> [WORK REQUIRED]:
Could you reproduce, word for word, everything below from the line containing "camera: 115 degrees left, 10 degrees down" down to the line containing "white bowl [521,469,642,584]", with both of those lines included and no others?

> [MATERIAL SUPPLIED]:
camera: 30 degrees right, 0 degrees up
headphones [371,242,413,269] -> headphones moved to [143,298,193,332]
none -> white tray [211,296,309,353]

--

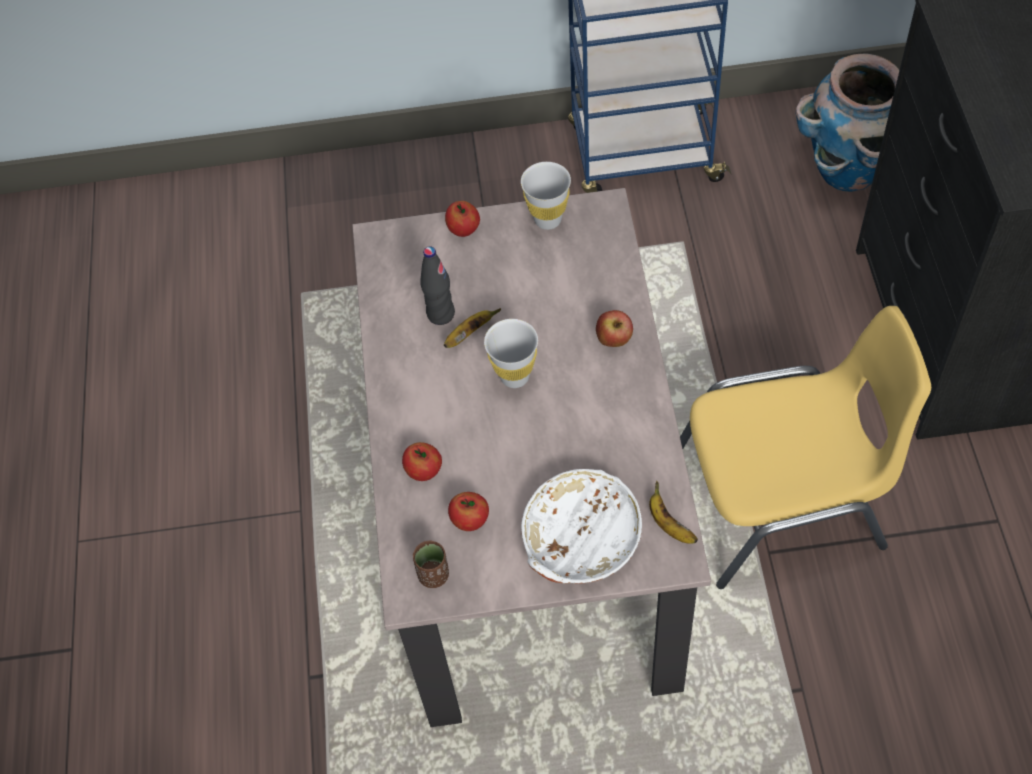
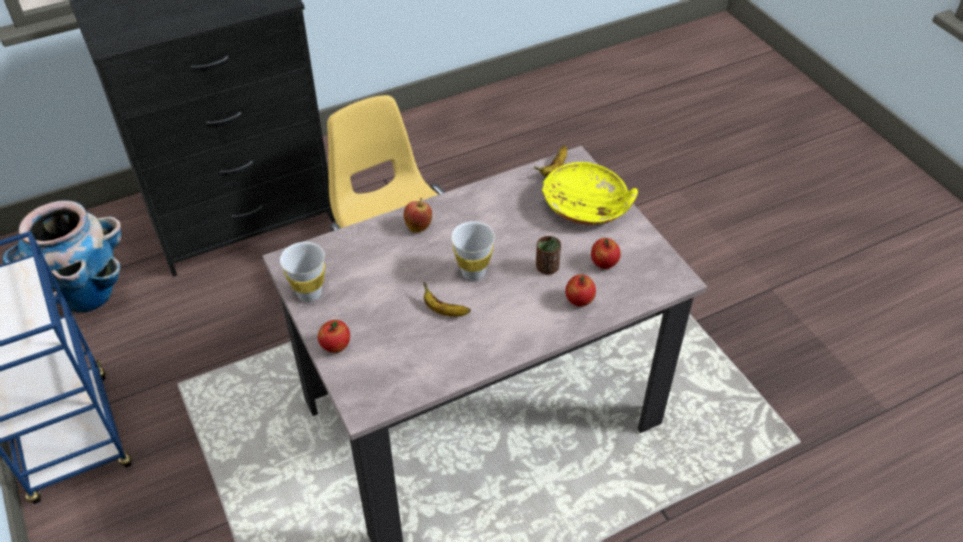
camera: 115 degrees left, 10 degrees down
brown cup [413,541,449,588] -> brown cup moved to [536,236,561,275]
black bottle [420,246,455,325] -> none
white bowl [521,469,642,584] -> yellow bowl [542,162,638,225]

--

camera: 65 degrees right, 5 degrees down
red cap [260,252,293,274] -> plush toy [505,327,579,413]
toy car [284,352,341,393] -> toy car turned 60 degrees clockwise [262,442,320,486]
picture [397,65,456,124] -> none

> [TASK ANSWER]:
camera: 115 degrees left, 10 degrees down
brown cup [413,541,449,588] -> brown cup moved to [536,236,561,275]
black bottle [420,246,455,325] -> none
white bowl [521,469,642,584] -> yellow bowl [542,162,638,225]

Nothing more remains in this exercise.